Business Secretary Lord Mandelson is expected to confirm the SFO's involvement when he makes a written statement to Parliament on Monday.
The four executives who were in charge of MG Rover at the time have been quoted as saying there was "no suggestion of improper conduct".
The Government's initial investigation was launched straight after Rover's collapse, but it has taken far longer than expected and has cost the taxpayer £16 million.
The report was finally submitted around three weeks ago, amid calls for the findings to be made public. However, it is understood the decision to call in the SFO could mean the report's publication is withheld.
The Department for Business, Enterprise and Regulatory Reform (BERR) declined to comment ahead of Lord Mandelson's statement. The SFO also declined to comment.

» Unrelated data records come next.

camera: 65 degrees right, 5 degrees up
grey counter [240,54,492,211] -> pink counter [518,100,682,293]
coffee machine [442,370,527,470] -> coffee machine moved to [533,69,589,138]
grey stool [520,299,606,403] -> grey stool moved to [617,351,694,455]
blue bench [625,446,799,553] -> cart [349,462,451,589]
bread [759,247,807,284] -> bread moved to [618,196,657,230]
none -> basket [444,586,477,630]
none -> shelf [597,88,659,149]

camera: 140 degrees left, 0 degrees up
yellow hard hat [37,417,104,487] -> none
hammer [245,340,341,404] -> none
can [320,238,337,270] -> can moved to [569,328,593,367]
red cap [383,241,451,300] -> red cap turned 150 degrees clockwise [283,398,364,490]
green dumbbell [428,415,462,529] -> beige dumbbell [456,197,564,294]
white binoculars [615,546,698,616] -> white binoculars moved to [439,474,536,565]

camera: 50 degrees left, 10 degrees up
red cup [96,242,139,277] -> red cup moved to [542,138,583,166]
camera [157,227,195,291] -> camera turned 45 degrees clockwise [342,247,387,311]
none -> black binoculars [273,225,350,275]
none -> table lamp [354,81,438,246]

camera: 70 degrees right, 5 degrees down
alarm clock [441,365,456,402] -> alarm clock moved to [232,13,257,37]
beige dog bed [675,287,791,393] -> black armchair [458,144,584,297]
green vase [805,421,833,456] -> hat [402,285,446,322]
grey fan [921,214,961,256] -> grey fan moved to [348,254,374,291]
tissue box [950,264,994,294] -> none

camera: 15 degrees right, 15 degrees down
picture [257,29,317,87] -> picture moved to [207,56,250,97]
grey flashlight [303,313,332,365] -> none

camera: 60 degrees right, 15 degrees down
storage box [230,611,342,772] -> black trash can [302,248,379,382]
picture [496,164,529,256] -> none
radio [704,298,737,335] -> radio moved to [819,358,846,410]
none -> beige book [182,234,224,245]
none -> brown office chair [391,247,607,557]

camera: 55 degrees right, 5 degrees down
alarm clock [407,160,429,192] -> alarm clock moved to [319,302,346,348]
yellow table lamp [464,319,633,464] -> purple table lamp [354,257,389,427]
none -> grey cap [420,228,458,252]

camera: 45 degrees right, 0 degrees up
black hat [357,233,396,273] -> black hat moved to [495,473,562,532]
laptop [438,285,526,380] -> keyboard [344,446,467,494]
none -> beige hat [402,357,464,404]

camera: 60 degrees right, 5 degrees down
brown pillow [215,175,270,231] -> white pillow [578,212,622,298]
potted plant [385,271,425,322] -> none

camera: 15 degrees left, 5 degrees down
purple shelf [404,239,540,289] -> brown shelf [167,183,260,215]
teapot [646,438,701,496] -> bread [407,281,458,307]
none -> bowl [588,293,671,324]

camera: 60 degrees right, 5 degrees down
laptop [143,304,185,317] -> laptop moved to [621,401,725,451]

The MP for Birmingham Northfield, Richard Burden, whose constituency includes almost all of the former MG Rover site, last month pressed for the imminent publication of the results.
He said: "Like everybody else in the area I have found it incredibly frustrating that we have had to wait so long for this report.
"The escalating cost of the inquiry has also been a matter of real concern to so many people, including me."